What you should do >> From the listing below, tally the lines that include "office". Return only the total.

---

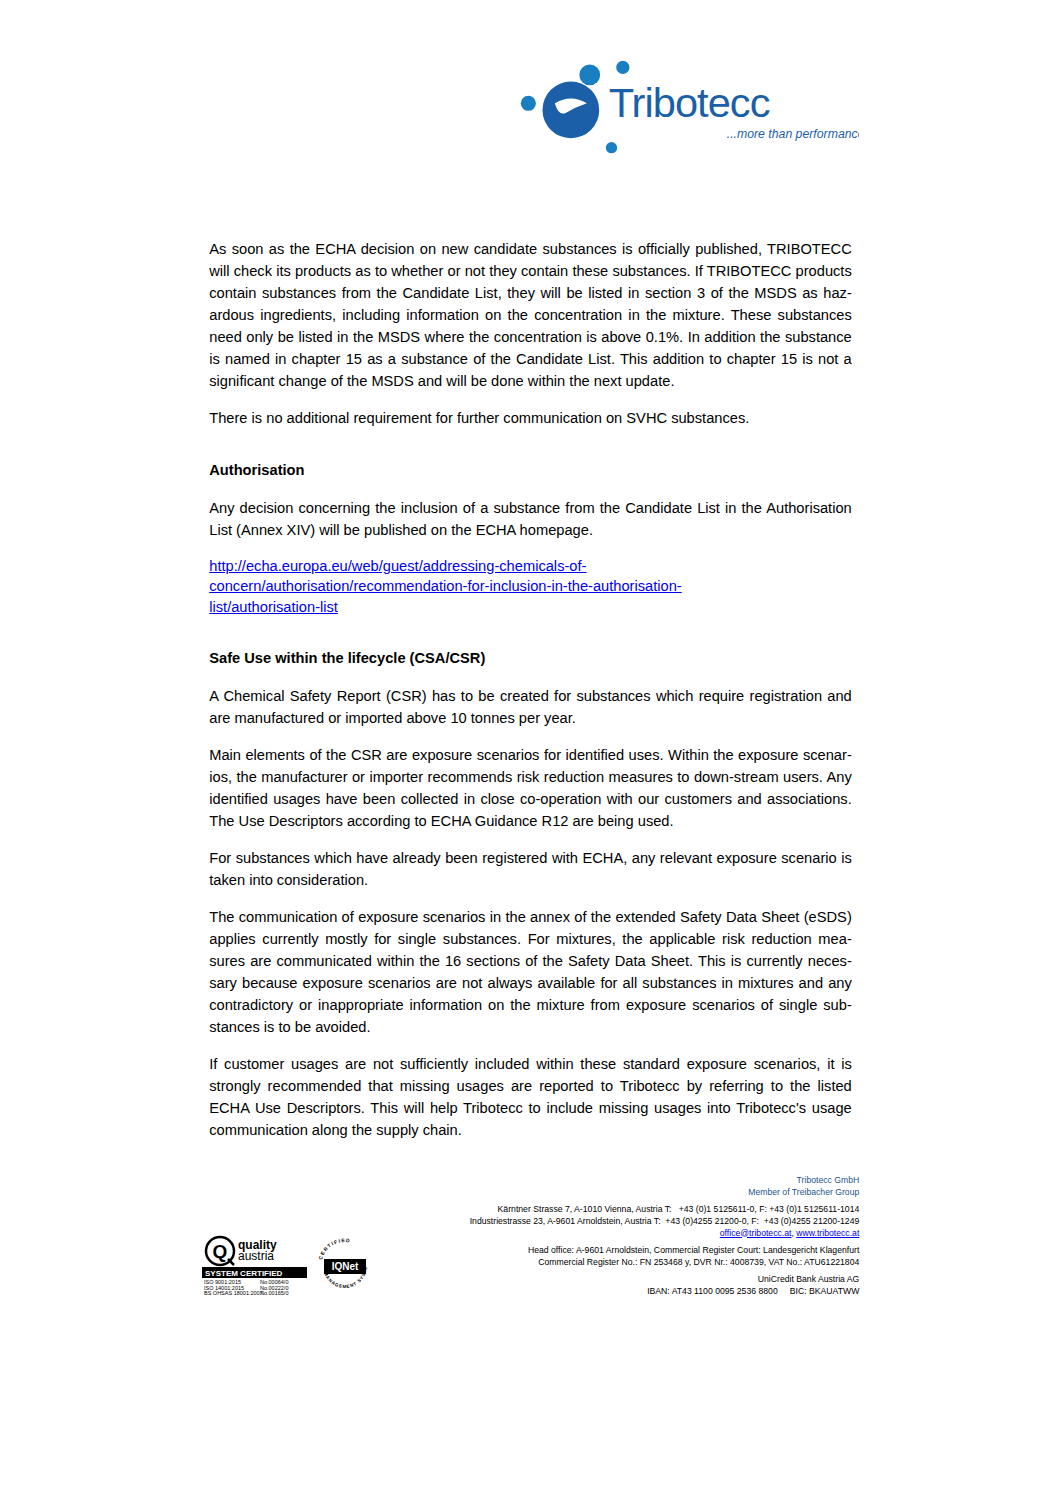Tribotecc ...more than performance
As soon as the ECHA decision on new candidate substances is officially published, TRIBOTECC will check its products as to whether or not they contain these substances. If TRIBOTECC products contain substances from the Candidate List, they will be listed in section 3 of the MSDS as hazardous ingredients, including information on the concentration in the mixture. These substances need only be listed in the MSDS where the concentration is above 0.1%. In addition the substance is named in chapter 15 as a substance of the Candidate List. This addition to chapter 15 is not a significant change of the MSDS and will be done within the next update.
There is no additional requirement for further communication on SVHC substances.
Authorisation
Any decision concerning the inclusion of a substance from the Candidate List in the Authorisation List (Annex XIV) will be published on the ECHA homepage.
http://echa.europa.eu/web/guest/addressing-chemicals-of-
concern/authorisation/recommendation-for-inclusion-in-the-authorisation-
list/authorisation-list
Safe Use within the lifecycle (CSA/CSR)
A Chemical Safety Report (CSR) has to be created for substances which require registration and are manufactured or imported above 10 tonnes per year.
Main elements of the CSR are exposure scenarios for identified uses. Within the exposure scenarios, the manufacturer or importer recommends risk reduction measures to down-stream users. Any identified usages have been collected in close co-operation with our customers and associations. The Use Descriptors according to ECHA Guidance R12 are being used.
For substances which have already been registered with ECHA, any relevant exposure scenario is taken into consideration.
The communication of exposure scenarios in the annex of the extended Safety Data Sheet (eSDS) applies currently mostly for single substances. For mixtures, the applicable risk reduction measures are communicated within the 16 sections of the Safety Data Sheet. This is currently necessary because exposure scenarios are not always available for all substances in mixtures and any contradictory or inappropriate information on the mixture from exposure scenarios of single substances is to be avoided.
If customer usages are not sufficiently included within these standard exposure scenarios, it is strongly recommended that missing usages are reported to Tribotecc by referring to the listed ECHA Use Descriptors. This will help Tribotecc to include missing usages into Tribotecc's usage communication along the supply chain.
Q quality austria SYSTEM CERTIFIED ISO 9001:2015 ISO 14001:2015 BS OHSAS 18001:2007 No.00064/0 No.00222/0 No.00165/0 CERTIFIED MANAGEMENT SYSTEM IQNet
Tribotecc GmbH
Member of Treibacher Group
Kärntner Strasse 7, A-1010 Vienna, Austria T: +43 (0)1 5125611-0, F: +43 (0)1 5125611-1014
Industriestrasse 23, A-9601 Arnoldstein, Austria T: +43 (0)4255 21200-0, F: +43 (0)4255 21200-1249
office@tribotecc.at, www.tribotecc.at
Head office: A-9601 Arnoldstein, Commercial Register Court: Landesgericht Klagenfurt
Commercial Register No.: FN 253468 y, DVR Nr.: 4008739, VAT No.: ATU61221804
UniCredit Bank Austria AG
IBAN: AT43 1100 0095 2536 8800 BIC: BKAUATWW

---

Expected answer >> 2